The nitrogen cycle diagram at right outlines the main steps by which nitrogen is converted between its various chemical forms in the environment (click on the link beneath the diagram to enlarge it).
Nitrogen occurs naturally in many chemical compounds, the simplest of which are nitrogen gas (N₂), ammonium (NH₄⁺), nitrite (NO₂⁻), and nitrate (NO₃⁻). The nitrogen present in living things, and in the matter produced by the decomposition of living things, is known as "organic nitrogen." The processes of the nitrogen cycle create these various molecules from each other by a straightforward recycling process.
The utilization of gaseous nitrogen, however, is not such a simple matter. Nitrogen in its gaseous form (N₂) makes up the great majority (~78%) of the earth's atmosphere. Nitrogen is also essential to all life since it is present in all amino acids. But atmospheric nitrogen cannot be assimilated by most organisms. It must first be "fixed." The fixation of nitrogen is a natural process of conversion by which certain prokaryotes (bacteria) convert gaseous nitrogen into forms that other organisms can use. In the diagram, note that this is the essential first step that makes all of the subsequent steps possible. Without it, complex life could not exist on earth.
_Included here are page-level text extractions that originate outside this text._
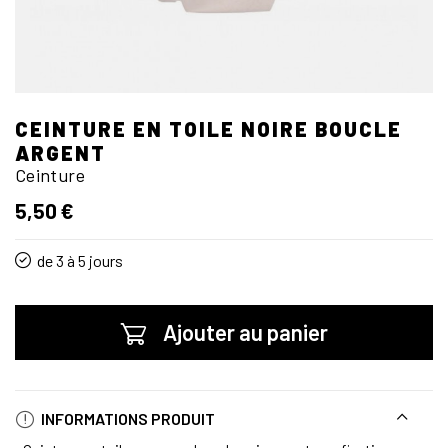
CEINTURE EN TOILE NOIRE BOUCLE
ARGENT
Ceinture
5,50 €
de 3 à 5 jours
Ajouter au panier
INFORMATIONS PRODUIT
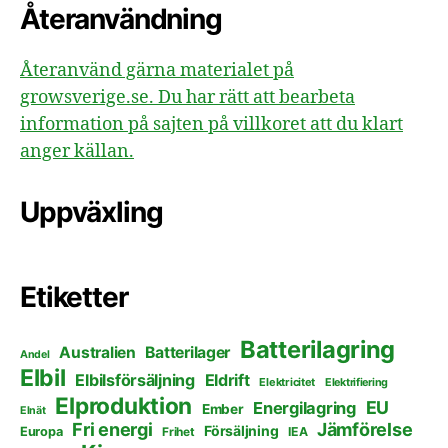
Återanvändning
Återanvänd gärna materialet på
growsverige.se. Du har rätt att bearbeta
information på sajten på villkoret att du klart
anger källan.
Uppväxling
Etiketter
Batterilagring
Australien
Batterilager
Andel
Elbil
Elbilsförsäljning
Eldrift
Elektricitet
Elektrifiering
Elproduktion
EU
Energilagring
Ember
Elnät
Fri energi
Jämförelse
Försäljning
Europa
Frihet
IEA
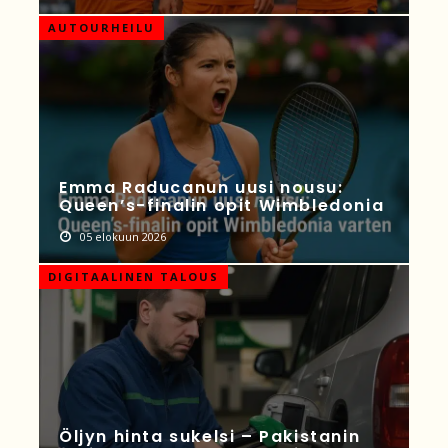
AUTOURHEILU
Emma Raducanun uusi nousu:
Queen’s-finalin opit Wimbledonia
05 elokuun 2026
DIGITAALINEN TALOUS
Öljyn hinta sukelsi – Pakistanin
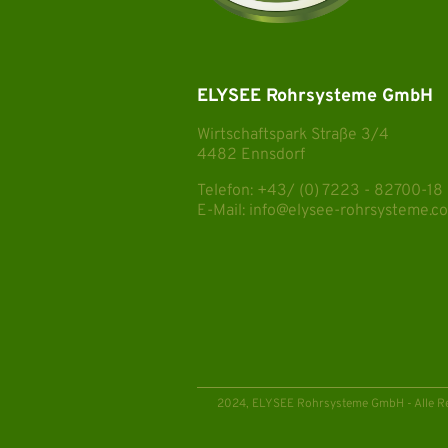
ELYSEE Rohrsysteme GmbH
Wirtschaftspark Straße 3/4
4482 Ennsdorf
Telefon:
+43/ (0) 7223 - 82700-18
E-Mail:
info@elysee-rohrsysteme.c
2024, ELYSEE Rohrsysteme GmbH - Alle Re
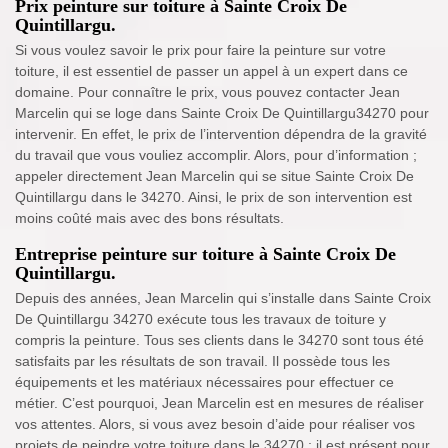
Prix peinture sur toiture à Sainte Croix De
Quintillargu.
Si vous voulez savoir le prix pour faire la peinture sur votre
toiture, il est essentiel de passer un appel à un expert dans ce
domaine. Pour connaître le prix, vous pouvez contacter Jean
Marcelin qui se loge dans Sainte Croix De Quintillargu34270 pour
intervenir. En effet, le prix de l’intervention dépendra de la gravité
du travail que vous vouliez accomplir. Alors, pour d’information ;
appeler directement Jean Marcelin qui se situe Sainte Croix De
Quintillargu dans le 34270. Ainsi, le prix de son intervention est
moins coûté mais avec des bons résultats.
Entreprise peinture sur toiture à Sainte Croix De
Quintillargu.
Depuis des années, Jean Marcelin qui s’installe dans Sainte Croix
De Quintillargu 34270 exécute tous les travaux de toiture y
compris la peinture. Tous ses clients dans le 34270 sont tous été
satisfaits par les résultats de son travail. Il possède tous les
équipements et les matériaux nécessaires pour effectuer ce
métier. C’est pourquoi, Jean Marcelin est en mesures de réaliser
vos attentes. Alors, si vous avez besoin d’aide pour réaliser vos
projets de peindre votre toiture dans le 34270 ; il est présent pour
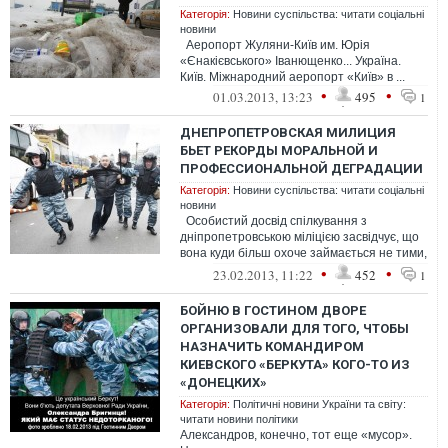
Категорія:
Новини суспільства: читати соціальні
новини
Аеропорт Жуляни-Київ им. Юрія
«Єнакієвського» Іванющенко... Україна.
Київ. Міжнародний аеропорт «Київ» в ...
•
•
01.03.2013, 13:23
495
1
ДНЕПРОПЕТРОВСКАЯ МИЛИЦИЯ
БЬЕТ РЕКОРДЫ МОРАЛЬНОЙ И
ПРОФЕССИОНАЛЬНОЙ ДЕГРАДАЦИИ
Категорія:
Новини суспільства: читати соціальні
новини
Особистий досвід спілкування з
дніпропетровською міліцією засвідчує, що
вона куди більш охоче займається не тими,
до кого її викликають, а тим...
•
•
23.02.2013, 11:22
452
1
БОЙНЮ В ГОСТИНОМ ДВОРЕ
ОРГАНИЗОВАЛИ ДЛЯ ТОГО, ЧТОБЫ
НАЗНАЧИТЬ КОМАНДИРОМ
КИЕВСКОГО «БЕРКУТА» КОГО-ТО ИЗ
«ДОНЕЦКИХ»
Категорія:
Політичні новини України та світу:
читати новини політики
Александров, конечно, тот еще «мусор».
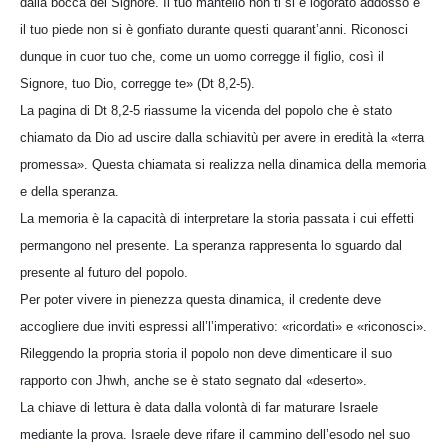
dalla bocca del Signore. Il tuo mantello non ti si è logorato addosso e
il tuo piede non si è gonfiato durante questi quarant’anni. Riconosci
dunque in cuor tuo che, come un uomo corregge il figlio, così il
Signore, tuo Dio, corregge te» (Dt 8,2-5).
La pagina di Dt 8,2-5 riassume la vicenda del popolo che è stato
chiamato da Dio ad uscire dalla schiavitù per avere in eredità la «terra
promessa». Questa chiamata si realizza nella dinamica della memoria
e della speranza.
La memoria è la capacità di interpretare la storia passata i cui effetti
permangono nel presente. La speranza rappresenta lo sguardo dal
presente al futuro del popolo.
Per poter vivere in pienezza questa dinamica, il credente deve
accogliere due inviti espressi all’l’imperativo: «ricordati» e «riconosci».
Rileggendo la propria storia il popolo non deve dimenticare il suo
rapporto con Jhwh, anche se è stato segnato dal «deserto».
La chiave di lettura è data dalla volontà di far maturare Israele
mediante la prova. Israele deve rifare il cammino dell’esodo nel suo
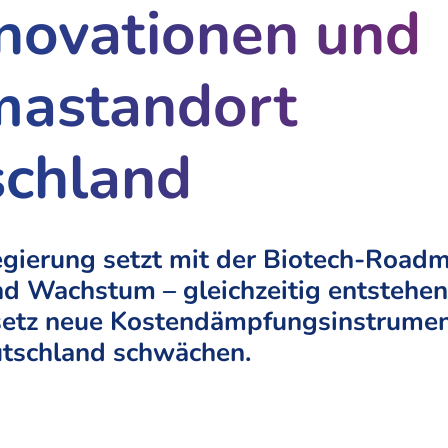
nnovationen und
mastandort
chland
gierung setzt mit der Biotech-Road
nd Wachstum – gleichzeitig entstehen
etz neue Kostendämpfungsinstrument
tschland schwächen.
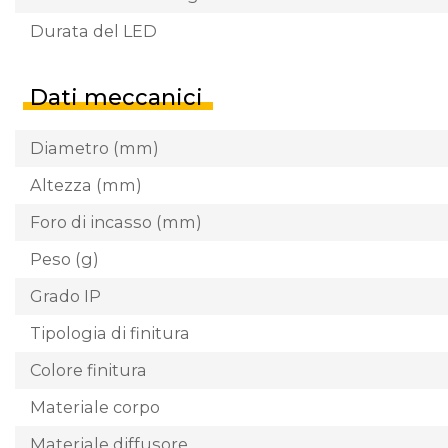
Durata del LED
Dati meccanici
Diametro (mm)
Altezza (mm)
Foro di incasso (mm)
Peso (g)
Grado IP
Tipologia di finitura
Colore finitura
Materiale corpo
Materiale diffusore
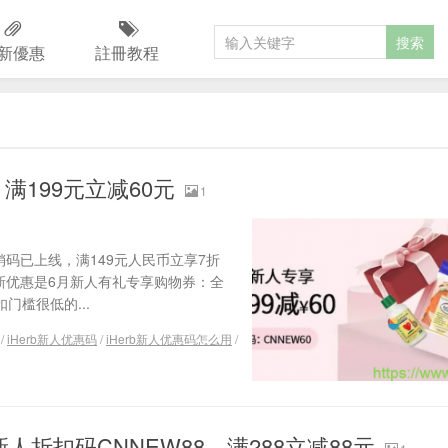
新優惠
註冊教程
，满199元立减60元
1
促销码已上线，满149元人民币立享7折
的最新优惠是6月新人有礼专享购物券：全
门槛很低的...
/
iHerb新人优惠码
/
iHerb新人优惠码怎么用
/
人折扣码CNNEW88，满288立减88元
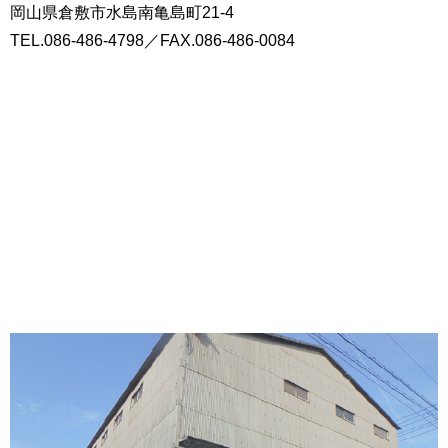
岡山県倉敷市水島南亀島町21-4
TEL.
086-486-4798
／FAX.086-486-0084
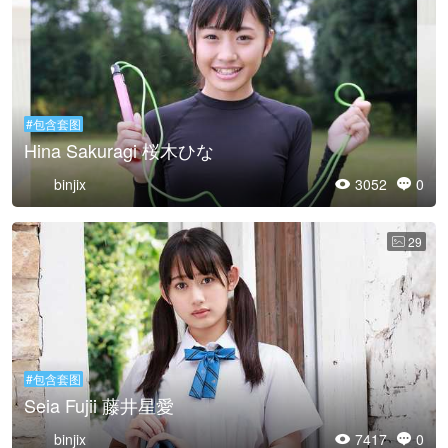
#包含套图
Hina Sakuragi 桜木ひな
binjix
3052
0


29

#包含套图
Seia Fujii 藤井星愛
binjix
7417
0


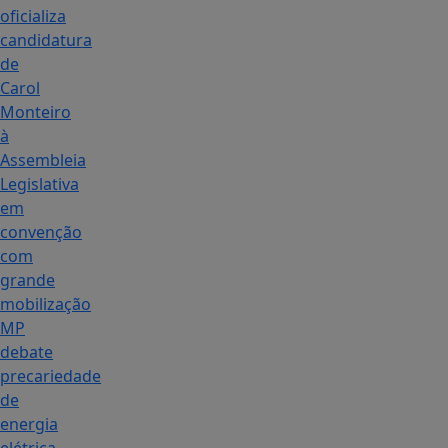
oficializa
candidatura
de
Carol
Monteiro
à
Assembleia
Legislativa
em
convenção
com
grande
mobilização
MP
debate
precariedade
de
energia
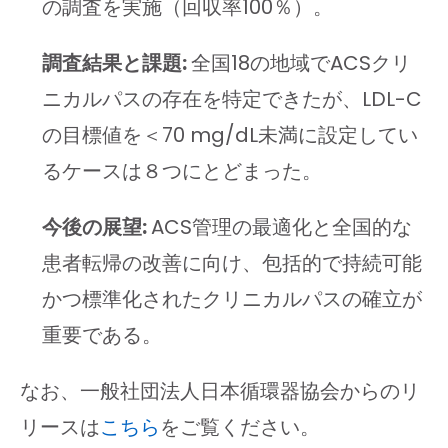
の調査を実施（回収率100％）。
調査結果と課題:
全国18の地域でACSクリ
ニカルパスの存在を特定できたが、LDL-C
の目標値を＜70 mg/dL未満に設定してい
るケースは８つにとどまった。
今後の展望:
ACS管理の最適化と全国的な
患者転帰の改善に向け、包括的で持続可能
かつ標準化されたクリニカルパスの確立が
重要である。
なお、一般社団法人日本循環器協会からのリ
リースは
こちら
をご覧ください。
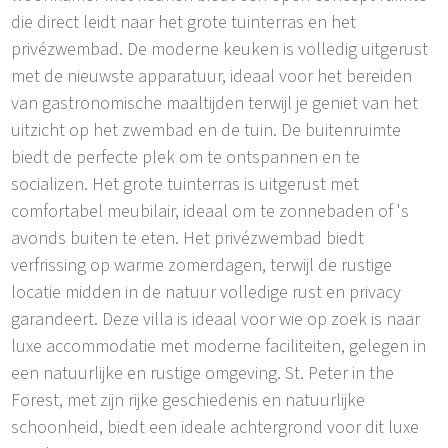
die direct leidt naar het grote tuinterras en het
privézwembad. De moderne keuken is volledig uitgerust
met de nieuwste apparatuur, ideaal voor het bereiden
van gastronomische maaltijden terwijl je geniet van het
uitzicht op het zwembad en de tuin. De buitenruimte
biedt de perfecte plek om te ontspannen en te
socializen. Het grote tuinterras is uitgerust met
comfortabel meubilair, ideaal om te zonnebaden of 's
avonds buiten te eten. Het privézwembad biedt
verfrissing op warme zomerdagen, terwijl de rustige
locatie midden in de natuur volledige rust en privacy
garandeert. Deze villa is ideaal voor wie op zoek is naar
luxe accommodatie met moderne faciliteiten, gelegen in
een natuurlijke en rustige omgeving. St. Peter in the
Forest, met zijn rijke geschiedenis en natuurlijke
schoonheid, biedt een ideale achtergrond voor dit luxe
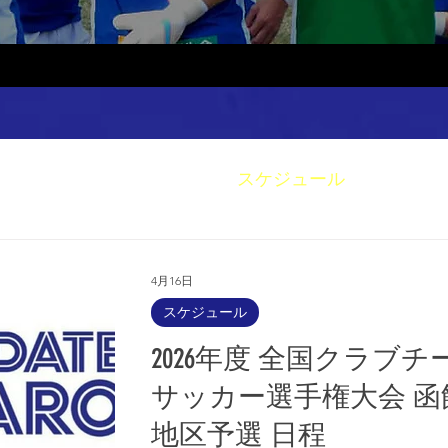
ィア情報
チーム活動
スケジュール
4月16日
スケジュール
2026年度 全国クラブチ
サッカー選手権大会 函
地区予選 日程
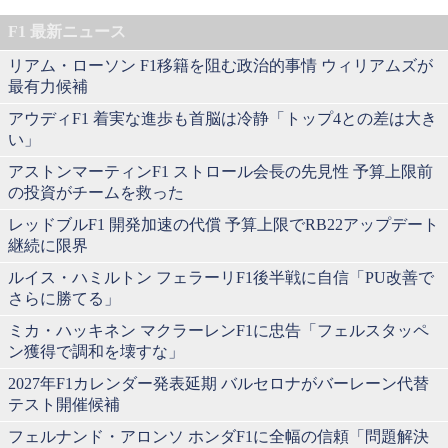
F1 最新ニュース
リアム・ローソン F1移籍を阻む政治的事情 ウィリアムズが
最有力候補
アウディF1 着実な進歩も首脳は冷静「トップ4との差は大き
い」
アストンマーティンF1 ストロール会長の先見性 予算上限前
の投資がチームを救った
レッドブルF1 開発加速の代償 予算上限でRB22アップデート
継続に限界
ルイス・ハミルトン フェラーリF1後半戦に自信「PU改善で
さらに勝てる」
ミカ・ハッキネン マクラーレンF1に忠告「フェルスタッペ
ン獲得で調和を壊すな」
2027年F1カレンダー発表延期 バルセロナがバーレーン代替
テスト開催候補
フェルナンド・アロンソ ホンダF1に全幅の信頼「問題解決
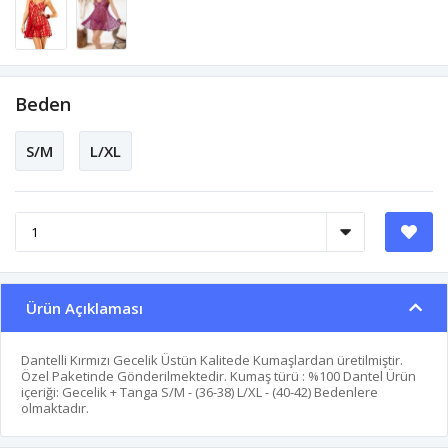
Beden
S/M
L/XL
Ürün Açıklaması
Dantelli Kırmızı Gecelik Üstün Kalitede Kumaşlardan üretilmiştir.
Özel Paketinde Gönderilmektedir. Kumaş türü : %100 Dantel Ürün
içeriği: Gecelik + Tanga S/M - (36-38) L/XL - (40-42) Bedenlere
olmaktadır.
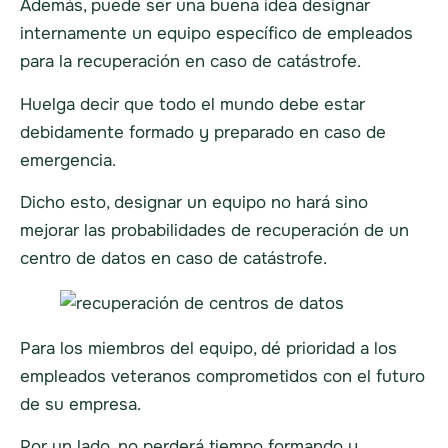
Además, puede ser una buena idea designar
internamente un equipo específico de empleados
para la recuperación en caso de catástrofe.
Huelga decir que todo el mundo debe estar
debidamente formado y preparado en caso de
emergencia.
Dicho esto, designar un equipo no hará sino
mejorar las probabilidades de recuperación de un
centro de datos en caso de catástrofe.
Para los miembros del equipo, dé prioridad a los
empleados veteranos comprometidos con el futuro
de su empresa.
Por un lado, no perderá tiempo formando y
The prokaryotes that fix atmospheric nitrogen as organic nitrogen (e.g., Rhizobium) often live in association with legumes. But certain free-living prokaryotes can also carry out this conversion (for example, those in the genus Azotobacter). Denitrifying prokaryotes (shown at right in the diagram) complete the cycle by converting organic nitrogen back into nitrogen gas.